Una armadura gris. Podía ver una armadura gris y sentir el calor de una
pira al tiempo que los credos de los dioses falsos aparecían en el cielo
nocturno en lenguas de fuego.
«Quemamos el pasado para crear el futuro», dijo un pensamiento. El dolor
se produjo detrás de él. Unos ecos y unas imágenes se aferraron a su mente
como un moretón.
Sintió que la última sílaba se dirigía a su boca, y la visión de la batalla
volvió a mostrarse ante él. Unas cortinas de luz cortaban el aire, y el grupo de
cuerpos era una ola de sangre que se dirigía hacia el fuego y las hojas de los
últimos guerreros de Lorgar. Fulgrim se encabritó en el suelo, con las espadas
en la mano y sus alas sangrientas, que formaban una capucha detrás de su
cabeza.

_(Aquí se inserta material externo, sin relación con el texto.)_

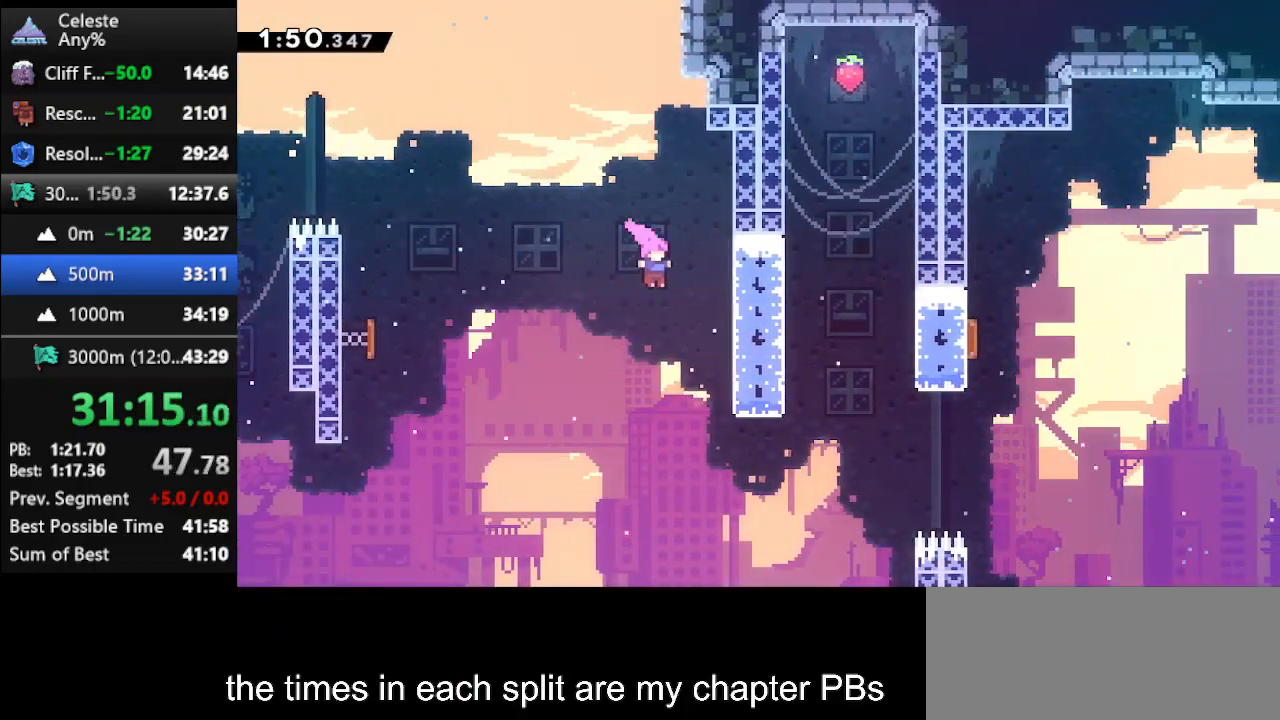
{"keys": ["dash2", "right"], "events": [[133, "right", "down"], [433, "dash2", "down"]]}
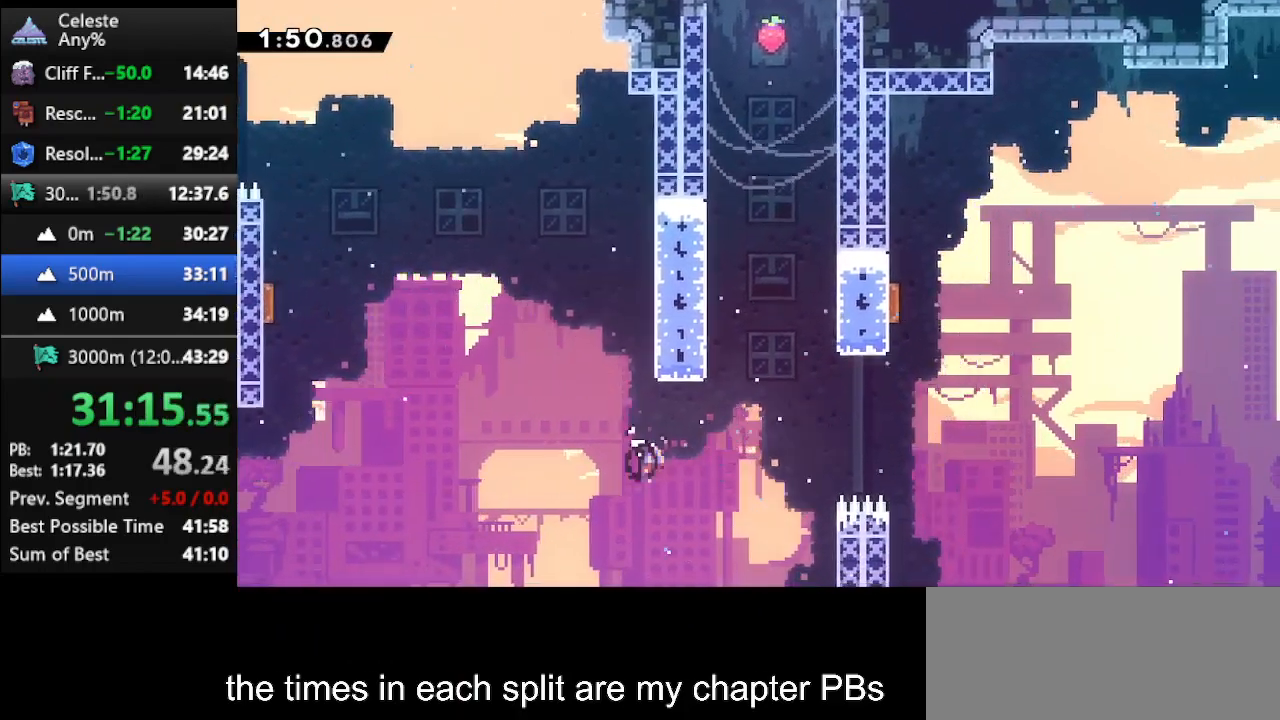
{"keys": ["right", "up"], "events": [[67, "dash2", "up"], [67, "up", "down"], [133, "right", "up"], [167, "dash2", "down"], [300, "dash2", "up"], [400, "right", "down"]]}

La sangre hacía relucir el color escarlata de la armadura de Lorgar.
Tenía los ojos hundidos en el rostro. Se volvió mientras arrastraba la cabeza
de su maza detrás de él, como un cometa que surcaba el firmamento nocturno
con su cola de fuego. Fulgrim paró el envite con sus dos espadas cruzadas,
aunque la fuerza del golpe lo empujó hacia atrás. La sangre, tan oscura que
casi parecía de color morado, salpicó el suelo.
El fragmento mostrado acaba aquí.